Exercise requirements:
Take the entries below and print, exactly, the stretch from the line containing "(nice to other users)" through the line containing "I found the", both included.

╭─ Data supplied

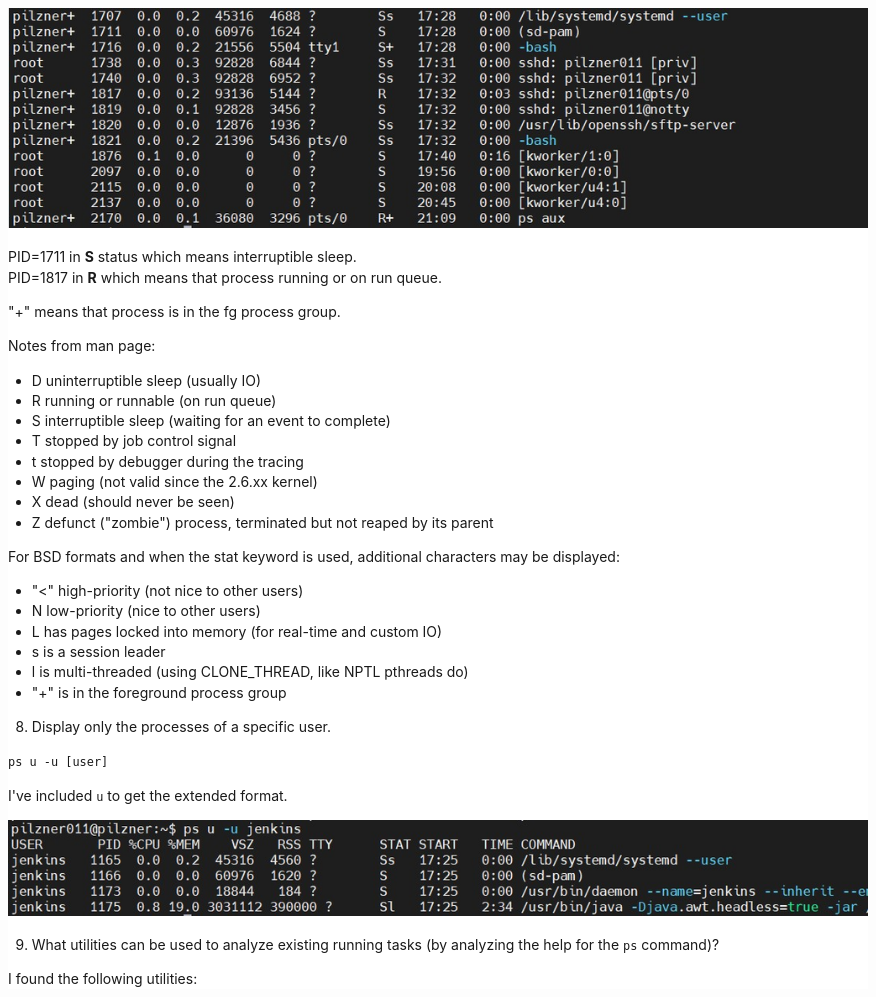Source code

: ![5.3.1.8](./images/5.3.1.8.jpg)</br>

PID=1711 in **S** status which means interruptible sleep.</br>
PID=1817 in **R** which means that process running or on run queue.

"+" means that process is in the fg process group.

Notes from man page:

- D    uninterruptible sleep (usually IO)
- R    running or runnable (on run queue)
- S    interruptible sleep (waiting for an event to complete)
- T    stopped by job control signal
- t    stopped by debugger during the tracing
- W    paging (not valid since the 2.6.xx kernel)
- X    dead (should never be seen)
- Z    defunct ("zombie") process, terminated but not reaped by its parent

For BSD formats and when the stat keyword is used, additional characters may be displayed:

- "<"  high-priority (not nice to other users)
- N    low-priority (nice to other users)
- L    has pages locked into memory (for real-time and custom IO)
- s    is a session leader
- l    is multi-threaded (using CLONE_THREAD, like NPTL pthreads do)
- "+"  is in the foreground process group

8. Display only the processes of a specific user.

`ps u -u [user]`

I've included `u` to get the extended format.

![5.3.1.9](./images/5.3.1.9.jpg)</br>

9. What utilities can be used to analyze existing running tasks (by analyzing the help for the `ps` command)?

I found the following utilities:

╰─
╭─ Data supplied

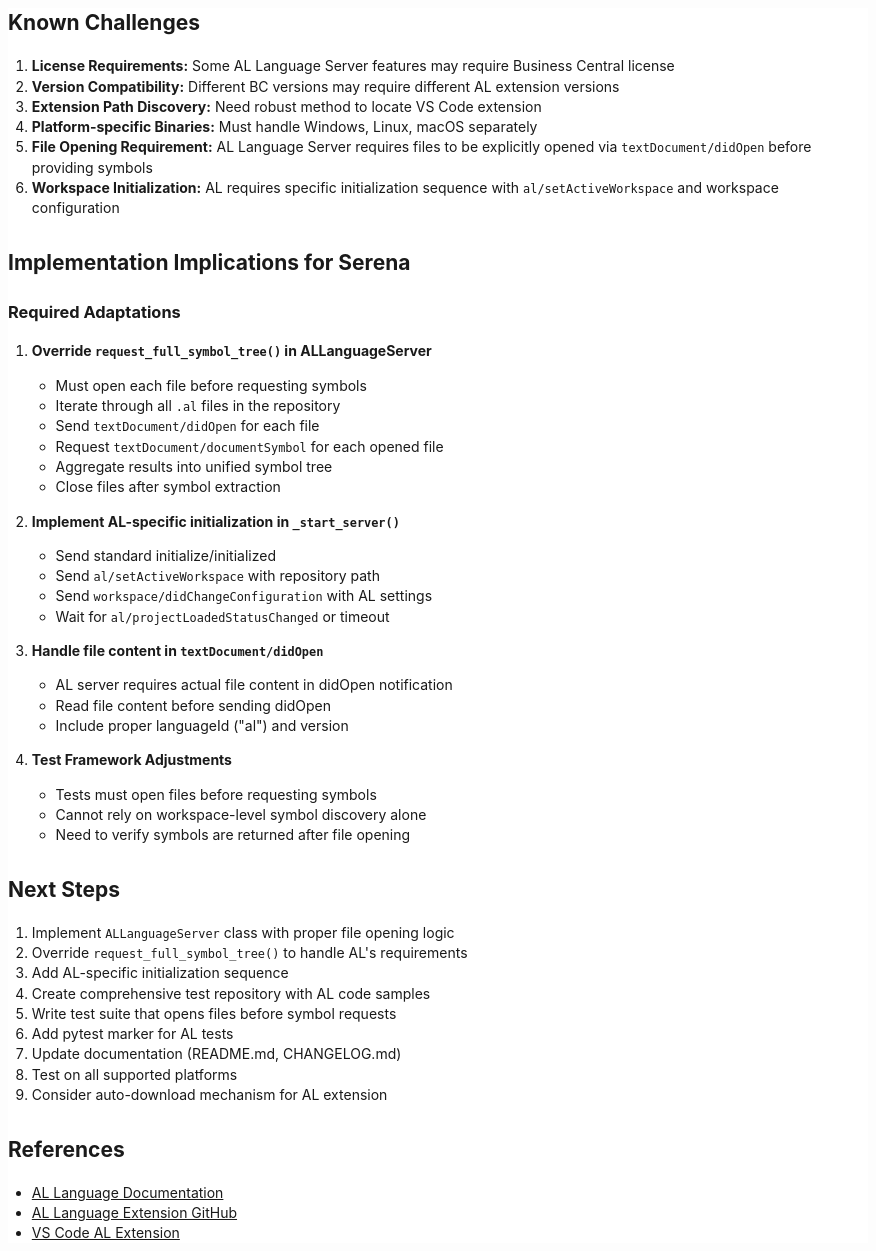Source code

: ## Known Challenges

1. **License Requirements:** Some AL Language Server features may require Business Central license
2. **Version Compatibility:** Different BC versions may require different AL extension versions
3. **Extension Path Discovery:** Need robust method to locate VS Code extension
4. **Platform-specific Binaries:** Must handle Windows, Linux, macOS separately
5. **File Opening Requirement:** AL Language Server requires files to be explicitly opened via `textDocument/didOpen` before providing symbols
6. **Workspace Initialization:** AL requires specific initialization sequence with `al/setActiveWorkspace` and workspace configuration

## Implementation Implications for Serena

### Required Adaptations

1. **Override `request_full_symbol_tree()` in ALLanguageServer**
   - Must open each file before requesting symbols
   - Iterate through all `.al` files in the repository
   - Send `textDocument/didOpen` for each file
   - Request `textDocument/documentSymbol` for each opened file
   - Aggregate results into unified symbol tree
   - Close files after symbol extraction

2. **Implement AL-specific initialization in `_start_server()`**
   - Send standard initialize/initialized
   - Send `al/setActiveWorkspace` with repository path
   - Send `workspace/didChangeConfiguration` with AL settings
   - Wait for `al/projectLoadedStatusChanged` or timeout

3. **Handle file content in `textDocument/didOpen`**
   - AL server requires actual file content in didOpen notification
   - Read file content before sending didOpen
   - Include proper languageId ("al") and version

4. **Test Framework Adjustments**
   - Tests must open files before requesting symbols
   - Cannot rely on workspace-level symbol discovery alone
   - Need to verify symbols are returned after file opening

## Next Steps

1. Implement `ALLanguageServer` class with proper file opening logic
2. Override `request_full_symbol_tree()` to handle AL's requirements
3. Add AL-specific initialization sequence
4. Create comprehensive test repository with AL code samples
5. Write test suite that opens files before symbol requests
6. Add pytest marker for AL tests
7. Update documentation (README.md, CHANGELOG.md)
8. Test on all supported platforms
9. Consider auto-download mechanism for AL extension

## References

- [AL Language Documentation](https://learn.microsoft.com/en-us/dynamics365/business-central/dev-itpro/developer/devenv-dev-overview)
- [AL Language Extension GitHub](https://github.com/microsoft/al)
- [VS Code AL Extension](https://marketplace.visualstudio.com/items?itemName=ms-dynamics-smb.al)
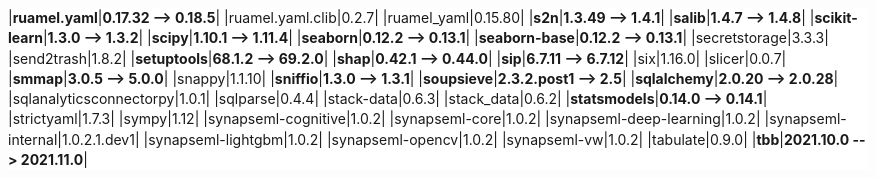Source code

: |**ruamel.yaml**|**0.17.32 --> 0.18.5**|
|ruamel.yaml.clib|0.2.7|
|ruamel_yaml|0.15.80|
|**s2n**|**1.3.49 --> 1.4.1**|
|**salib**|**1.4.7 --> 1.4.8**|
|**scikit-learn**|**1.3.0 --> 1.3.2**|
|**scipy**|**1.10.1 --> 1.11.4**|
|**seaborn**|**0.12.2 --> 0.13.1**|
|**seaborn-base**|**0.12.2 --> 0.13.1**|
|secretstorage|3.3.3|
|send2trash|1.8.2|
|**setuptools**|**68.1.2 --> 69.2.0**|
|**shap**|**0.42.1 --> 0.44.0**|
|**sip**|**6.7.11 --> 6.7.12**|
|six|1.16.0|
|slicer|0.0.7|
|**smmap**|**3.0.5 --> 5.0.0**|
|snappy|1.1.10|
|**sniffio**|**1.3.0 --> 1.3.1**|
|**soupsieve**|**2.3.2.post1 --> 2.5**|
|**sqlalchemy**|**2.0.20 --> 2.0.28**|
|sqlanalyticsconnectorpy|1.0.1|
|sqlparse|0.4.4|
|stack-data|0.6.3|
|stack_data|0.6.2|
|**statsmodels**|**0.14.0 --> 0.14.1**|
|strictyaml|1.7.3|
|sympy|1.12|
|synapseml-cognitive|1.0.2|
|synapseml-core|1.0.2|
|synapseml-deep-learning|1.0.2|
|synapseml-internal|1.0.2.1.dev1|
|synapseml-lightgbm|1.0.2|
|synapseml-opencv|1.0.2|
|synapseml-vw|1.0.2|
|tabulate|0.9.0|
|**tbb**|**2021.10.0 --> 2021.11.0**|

╰─

Response for this exercise:
- N    low-priority (nice to other users)
- L    has pages locked into memory (for real-time and custom IO)
- s    is a session leader
- l    is multi-threaded (using CLONE_THREAD, like NPTL pthreads do)
- "+"  is in the foreground process group

8. Display only the processes of a specific user.

`ps u -u [user]`

I've included `u` to get the extended format.

![5.3.1.9](./images/5.3.1.9.jpg)</br>

9. What utilities can be used to analyze existing running tasks (by analyzing the help for the `ps` command)?

I found the following utilities:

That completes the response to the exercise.